What mostly came across to the world, however, was the image of young East Timorese protesting against the Indonesian occupation of their country within the US Embassy while hundreds of policemen eager to get their hands on them waited impatiently outside. The situation has since deteriorated even more, culminating in the explosion of anti-dictatorship sentiment on July 27, 1996, when thousands of people poured into the streets to protest.
It underlined how little love is lost between the Suharto clique and the people. The discontent continues to deepen, with many analysts interpreting the phenomenon of church burning as really partly a vehicle of protest against the status quo of authoritarianism and growing inequity.
In China, the mix of Confucian values and nationalism has come across as a desperate effort to find a new formula for legitimacy to replace communist egalitarianism. It is also increasingly clear to some observers that it functions as a weak substitute for democratic legitimacy for a jaded generation that has responded to the spiritual vacuum by pouring its energies into money-making.
In Malaysia, one does not need to talk for long to realise the tremendous discontent that lurks beneath the glitzy surface of rising skyscrapers and shiny Mercedes and BMWs as a very large minority, the Chinese, chafe under its politically imposed second-class citizen status in a regime of permanent affirmative action for Malays.
NGOs are tolerated, but those who step out of line are summarily dealt with. Mahathir’s Third World rhetoric was hard put to contain the international damage to his regime’s image that was wreaked by his party’s youth group’s savage busting up of a conference on East Timor last November that resulted in the jailing of most of the participants and expulsion of foreign participants.
In Malaysia and Singapore, no amount of talk about Asian values has been able to hide the truth among both its citizens and an increasing number of outsiders that the ultimate guarantee of stability is the Internal Security Act, which allows the government to pick up and jail people indefinitely without charging themwith any crime.
Younger leaders
In the more sophisticated Asian political context of the last few years, Lee himself is increasingly seen for what he is a relic of East Asia’s past. One might note that some of the region’s younger leaders, like Deputy Prime Minister Anwar Ibrahim in Malaysia, are distancing themselves from the authoritarian position, at least in rhetoric.
His words in a much-noticed speech given in 1994 was virtually indistinguishable from those of the University of the Philippines Law Centre’s Institute of Human Rights, its sub-text being a disavowal of Mahathir’s hard-line ideological position.

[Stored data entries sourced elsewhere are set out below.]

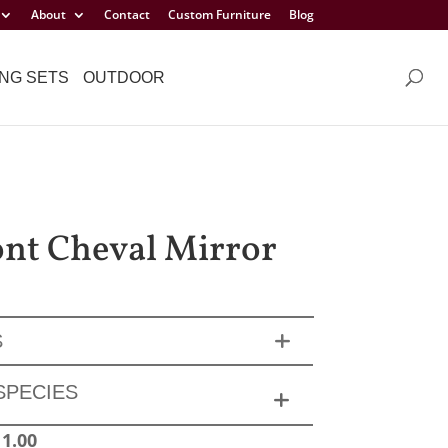
About
Contact
Custom Furniture
Blog
NG SETS
OUTDOOR
t Cheval Mirror
S
SPECIES
11.00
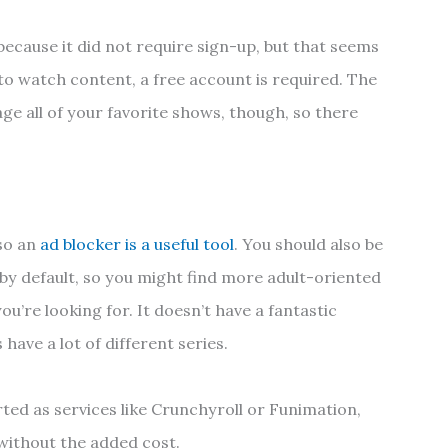
ause it did not require sign-up, but that seems
to watch content, a free account is required. The
ge all of your favorite shows, though, so there
so an
ad blocker is a useful tool
. You should also be
 by default, so you might find more adult-oriented
ou’re looking for. It doesn’t have a fantastic
 have a lot of different series.
rted as services like Crunchyroll or Funimation,
 without the added cost.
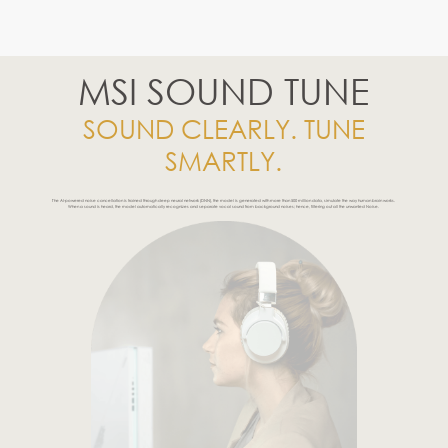
MSI SOUND TUNE
SOUND CLEARLY. TUNE
SMARTLY.
The AI-powered noise cancellation is trained through deep neural network (DNN), the model is generated with more than 500 million data, simulate the way human brain works.
When a sound is heard, the model automatically recognizes and separate vocal sound from background noises; hence, filtering out all the unwanted Noise.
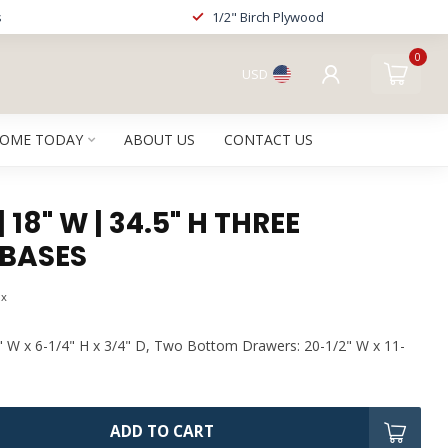
s
1/2" Birch Plywood
0
USD
HOME TODAY
ABOUT US
CONTACT US
 18" W | 34.5" H THREE
BASES
ax
" W x 6-1/4" H x 3/4" D, Two Bottom Drawers: 20-1/2" W x 11-
ADD TO CART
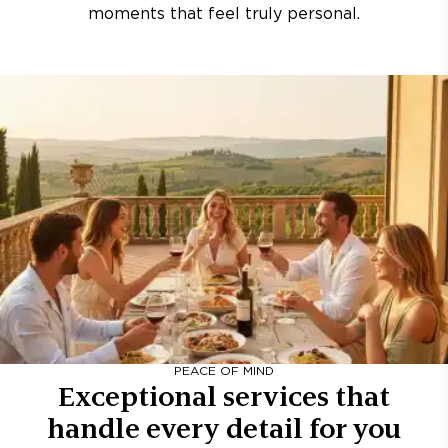
moments that feel truly personal.
PEACE OF MIND
Exceptional services that
handle every detail for you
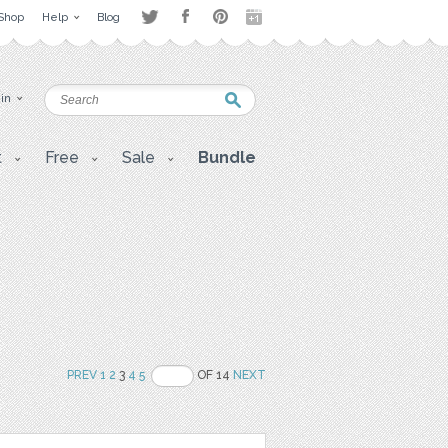
Shop
Help
Blog
 in
t
Free
Sale
Bundle
PREV
1
2
3
4
5
OF 14
NEXT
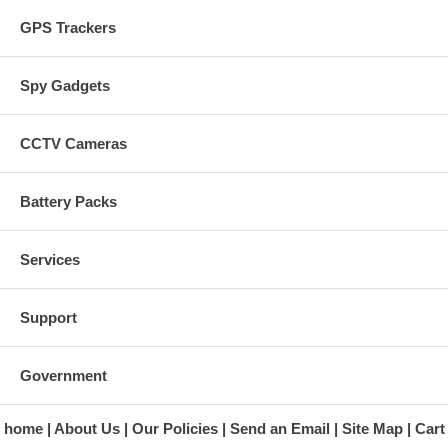
GPS Trackers
Spy Gadgets
CCTV Cameras
Battery Packs
Services
Support
Government
home
About Us
Our Policies
Send an Email
Site Map
Cart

“While we accord high priority to social and economic rights, we must at the same time guard ourselves from stretching the argument too far. Development cannot be used as an apology for authoritarianism. The fact of the matter is that more nations have been impoverished by authoritarianism than enriched by it. By not giving vent to the vices of dissent, wrongs cannot be made right and remedies for failures cannot be made available,” said Anwar.
“Thus the notion that freedom must be sacrificed on the altar of development must be rejected. It is our conviction that only through the ability of every individual, however weak or disadvantaged, to freely articulate his fears and grievances can we hope to bring about a just and caring society. Only by guaranteeing the individual’s right to participate fully in society’s decision-making processes can we confer legitimacy to political leadership and governance, for government derives their just powers from the consent of the governed.”
Walden Bello is a contributing editor of The Nation and co-director of Focus on the Global South at Chulalongkorn University, and professor of sociology and public administration at the University of the Philippines.